Image transfer plays a significant role in the manufacture of PCB; it affects the production speed and quality of the manufacturing process. This study proposes a surface-framework structure, which divides the network into two parts: surface and framework. The surface part does not include subsampling to extract the detailed features of the image, thereby improving the segmentation effect when the computing power requirement is not large. Meanwhile, a semantic segmentation method based on Unet and surface-framework structure, called pure efficient Unet (PE Unet), is proposed. A comparative experiment is conducted on our mark-point dataset (MPRS). The proposed model achieved good results in various metrics.
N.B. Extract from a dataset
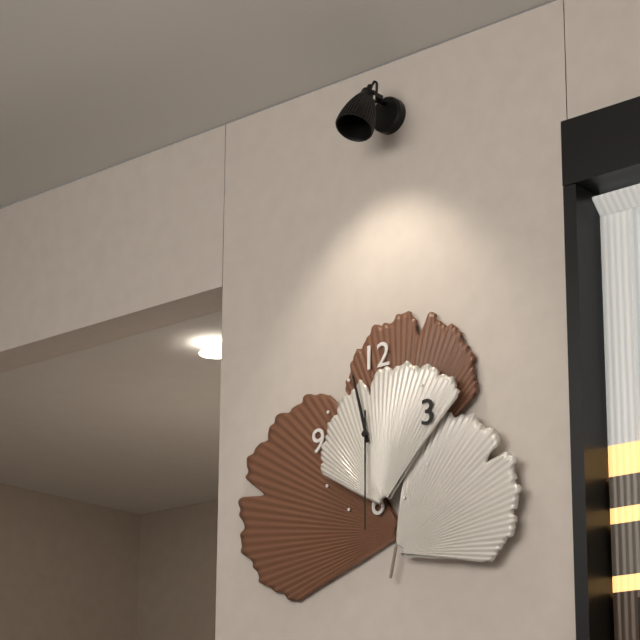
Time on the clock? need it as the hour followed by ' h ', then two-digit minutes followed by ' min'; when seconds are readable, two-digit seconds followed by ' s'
11 h 30 min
The proposed network’s IoU attained 84.74%, which is 3.15% higher than Unet. The GFLOPs is 34.0 which shows that the network model balances performance and speed. Furthermore, comparative experiments on MPRS, CHASE_DB1, TCGA-LGG datasets for Surface-Framework structure are introduced, the IoU promotion clipped means on these datasets are 2.38%, 4.35% and 0.78% respectively. The Surface-Framework structure can weaken the gridding effect and improve the performance of semantic segmentation network.

Suggested Citation

  • Yeshuai Wang & Jianhua Song & Shihui Wang & Yan Zhang & Peng He & Chao Yang, 2023. "Surface-Framework structure: A neural network structure for weakening gridding effect in PCB mark-point semantic segmentation," PLOS ONE, Public Library of Science, vol. 18(7), pages 1-19, July.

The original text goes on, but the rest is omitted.